Every state will have partially lifted restrictions by Memorial Day, even though most have not seen the downward trend of new daily cases called for by the Trump administration.
Only 16 states have recorded a downward trend in new daily cases. White House guidelines for reopening suggest that states keep restrictions in place until they record a downward trajectory of cases in a 14-day period.
Prior to the release of White House reopening guidelines, former Food and Drug Administration Commissioner Scott Gottlieb said that states should see a steady two-week decline in new cases but said last week that it is not surprising to see cases increase in recently reopened states.
“Some of these increases [in new cases] are a function of more testing, but some rise in new cases, as states reopen, should also be expected,” Gottlieb said.
Georgia and other states that moved early to remove restrictions, however, have not yet seen an uptick in new cases.
Connecticut will be the last state to lift some restrictions on outdoor dining spaces, malls, and museums Wednesday. New York Gov. Andrew Cuomo announced Friday that state beaches will open in time for Memorial Day after governors in New Jersey, Connecticut, and Delaware announced they would open their beaches.
“If other states were opening and New York wasn’t, you would have millions of people from New York flooding those beaches,” Cuomo said. “That wouldn’t help anyone.”
Restaurants in some parts of Florida were permitted to reopen at 50% capacity Monday, and Texas Gov. Greg Abbott announced that child care centers, bars, and bowling alleys can open this week.
Public health experts maintain that implementing a widespread testing system is the best way to reopen safely, but only a small fraction of the U.S. population has received a test — about 4%, according to the COVID Tracking Project.
The United States has recorded over 1.5 million coronavirus cases and nearly 92,000 deaths, according to Johns Hopkins University data.
Ohio Gov. Mike DeWine will replace some coronavirus restrictions that were part of the “Safe at Home” order implemented May 1 with “strong recommendations” that will allow more businesses to reopen. DeWine is calling it the “Urgent Health Advisory: Ohioans Protecting Ohioans” order.
Social distancing measures, such as maintaining a 6-foot distance from another person, will stay in place as part of the new “Ohioans Protecting Ohioans” advisory. The advisory also recommends that the most vulnerable Ohioans, mainly senior citizens, stay at home as much as possible.
Dr. Elinore McCance-Katz, the assistant secretary for mental health and substance use in the Department of Health and Human Services, said in a cabinet meeting Tuesday that the negative effect the coronavirus pandemic has had on people’s mental health will outlast the pandemic itself.
“The data tell us that when the lives of adults, children, and families are drastically changed for extended lengths of time, for many, anxiety, depression, and stress disorders will become manifest and will persist.
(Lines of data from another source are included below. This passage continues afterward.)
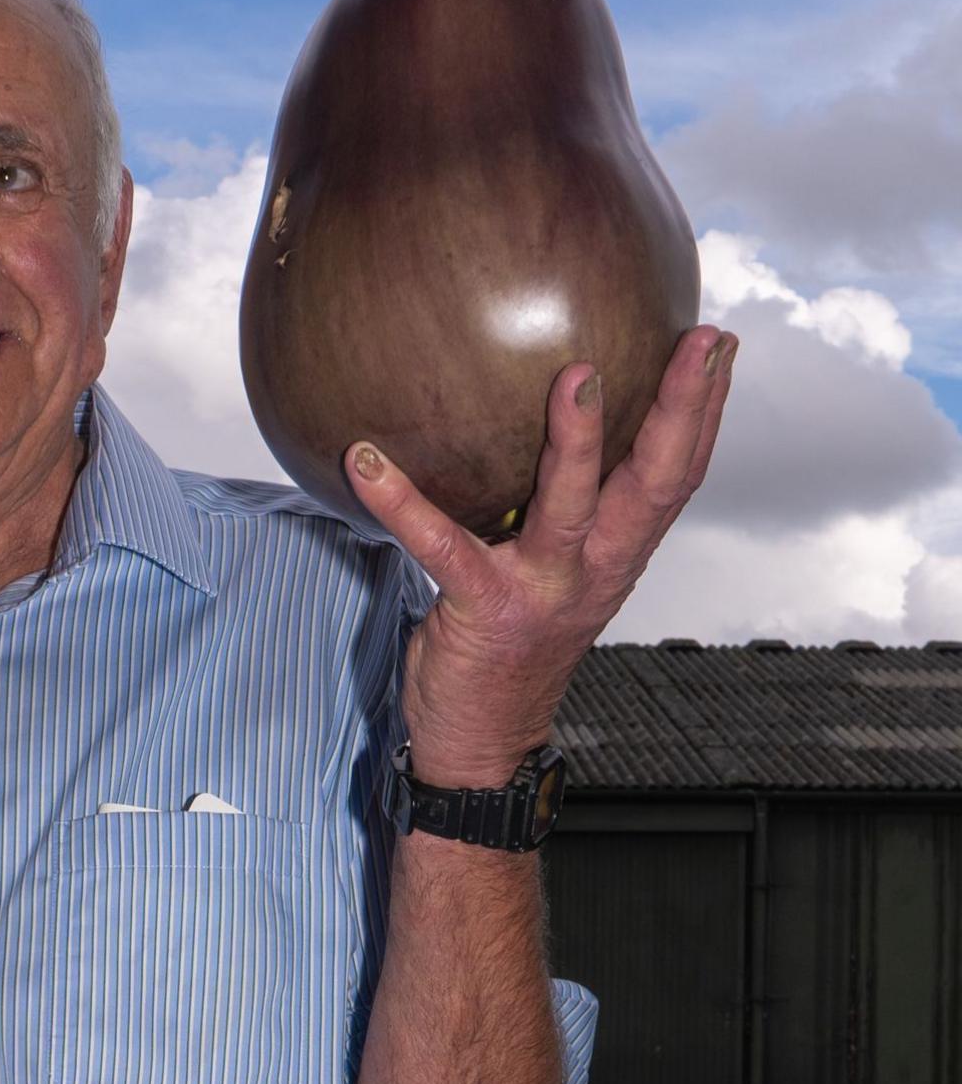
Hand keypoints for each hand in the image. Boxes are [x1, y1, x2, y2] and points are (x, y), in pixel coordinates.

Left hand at [347, 328, 737, 785]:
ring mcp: (541, 590)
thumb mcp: (562, 571)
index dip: (704, 411)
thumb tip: (549, 423)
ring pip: (570, 507)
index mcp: (618, 554)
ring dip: (576, 441)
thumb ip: (569, 510)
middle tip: (699, 344)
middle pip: (655, 482)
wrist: (482, 741)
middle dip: (681, 410)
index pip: (677, 475)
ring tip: (577, 375)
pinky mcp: (480, 609)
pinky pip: (440, 545)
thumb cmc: (516, 641)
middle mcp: (594, 569)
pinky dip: (400, 501)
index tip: (719, 343)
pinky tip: (364, 460)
These are real health conditions with potentially long-lasting consequences that must be taken seriously,” she said.
The nonpartisan Congressional Budget Office projected Monday that social distancing will continue into the second half of 2020, but to a lesser extent, and keep diminishing through the third quarter of 2021. The CBO predicted that economic conditions will improve following their sudden drop from the coronavirus shutdown but projected that the recovery would take time and take the form of a swoosh rather than the V-shaped recovery that President Trump predicted.
The office projected that in the second quarter of 2020, GDP will contract by 11%, and the number of people employed will be almost 26 million lower than during the fourth quarter of 2019. Unemployment will have only dropped to 8.6% by the end of 2021.
Greenhouse gas emissions have dropped 17% since the beginning of the coronavirus pandemic, fueled by strict lockdowns and travel restrictions implemented worldwide. In a new study published in the journal Nature Climate Change, researchers reported that daily carbon dioxide emissions dropped by about 18.7 million tons during the height of lockdowns in April. Drastic declines in transportation and manufacturing could drive a global decrease of up to 7% in 2020. A sustained decline is less likely, though, as states begin to reopen and transportation and industrial activities resume, according to the Washington Post.
“This is not the way to tackle climate change — it’s not going to happen by forcing behavior changes on people. We need to tackle it by helping people move to more sustainable ways of living,” said Corinne Le Quere, a professor of climate change science at the University of East Anglia in the United Kingdom, and the study’s lead author.